Quoted passage:
Lesson in Success
Fostering enthusiasm for algorithms may sound like a stretch. Not when Avrim Blum is involved.
The Carnegie Mellon University professor recently won the Herbert A. Simon Award for Teaching Excellence in Computer Science. And student nominations praised him for making the often abstract and difficult subject matter "exciting."
While Blum teaches an array of classes at various levels, most students know him through his introductory algorithms class, taught each semester to more than 100 diverse students.
"I enjoy helping the students learn how to think about algorithms," said Blum. "I like to make sure that it's fun and that everybody's learning something, which is probably the biggest challenge with students from a range of backgrounds."
Vicki Cheung (CS'11) calls Blum "inspiring." So much so that she took two more of his classes, researched with him for a summer and became his TA.
"Avrim is very passionate about the topics he teaches, and he puts a lot of thought into his lectures and explanations," she explained.
"When teaching a difficult concept, he is patient and engaging, providing multiple perspectives and examples. This makes it evident that many concepts can be applied in numerous, and sometimes unexpected, disciplines."
Aside from imparting a love of the field, the senior Blums would practice educational problems and explanations on their only child.
Blum laughingly recalled a time he was so engrossed in solving one of their puzzles, he missed his bus stop.
"But I got it. I solved the problem."
Blum finds that teaching is indispensible to his research.
"When you're preparing something to teach, it forces you to really understand at multiple levels," he explained. "I find that when I'm doing research I'll often pretend to teach. It's a way of distilling the ideas and concepts in order to build on them and solve some new problem."
Blum particularly loves teaching at CMU, something he's been doing for almost 20 years.
"I really enjoy class," he said. "It's a lot of fun. The students are sharp. They're smart. I've taught this class almost 10 years, but every time I learn something new."
The feelings are mutual.
"There are a lot of outstanding professors in the school, but what makes Avrim special is that he genuinely cares about the students' learning," noted Cheung. "He has a lot of patience explaining ideas and pointing us in the right direction."

Dataset excerpts:
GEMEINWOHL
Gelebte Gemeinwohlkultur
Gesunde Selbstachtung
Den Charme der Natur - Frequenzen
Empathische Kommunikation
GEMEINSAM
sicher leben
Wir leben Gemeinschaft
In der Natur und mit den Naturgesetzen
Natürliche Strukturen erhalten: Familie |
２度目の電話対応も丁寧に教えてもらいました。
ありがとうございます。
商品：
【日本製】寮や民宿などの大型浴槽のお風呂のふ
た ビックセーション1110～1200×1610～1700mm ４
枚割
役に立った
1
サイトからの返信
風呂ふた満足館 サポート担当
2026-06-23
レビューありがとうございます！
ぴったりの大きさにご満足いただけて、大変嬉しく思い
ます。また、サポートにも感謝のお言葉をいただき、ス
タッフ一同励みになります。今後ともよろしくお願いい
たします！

...

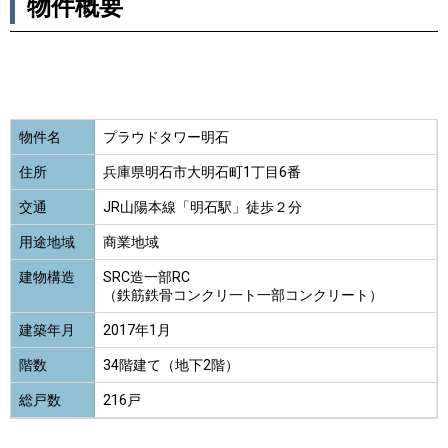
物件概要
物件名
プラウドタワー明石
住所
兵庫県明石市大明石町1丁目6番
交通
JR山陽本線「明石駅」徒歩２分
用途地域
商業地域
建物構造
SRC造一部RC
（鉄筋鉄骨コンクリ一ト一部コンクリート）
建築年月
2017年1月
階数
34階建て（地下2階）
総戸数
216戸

Exercise goal: Return, word for word, the part of the article on Avrim Blum's teaching award that opens with the words containing "Blum finds that" and closes with "almost 20 years.".

Reply:
Blum finds that teaching is indispensible to his research.
"When you're preparing something to teach, it forces you to really understand at multiple levels," he explained. "I find that when I'm doing research I'll often pretend to teach. It's a way of distilling the ideas and concepts in order to build on them and solve some new problem."
Blum particularly loves teaching at CMU, something he's been doing for almost 20 years.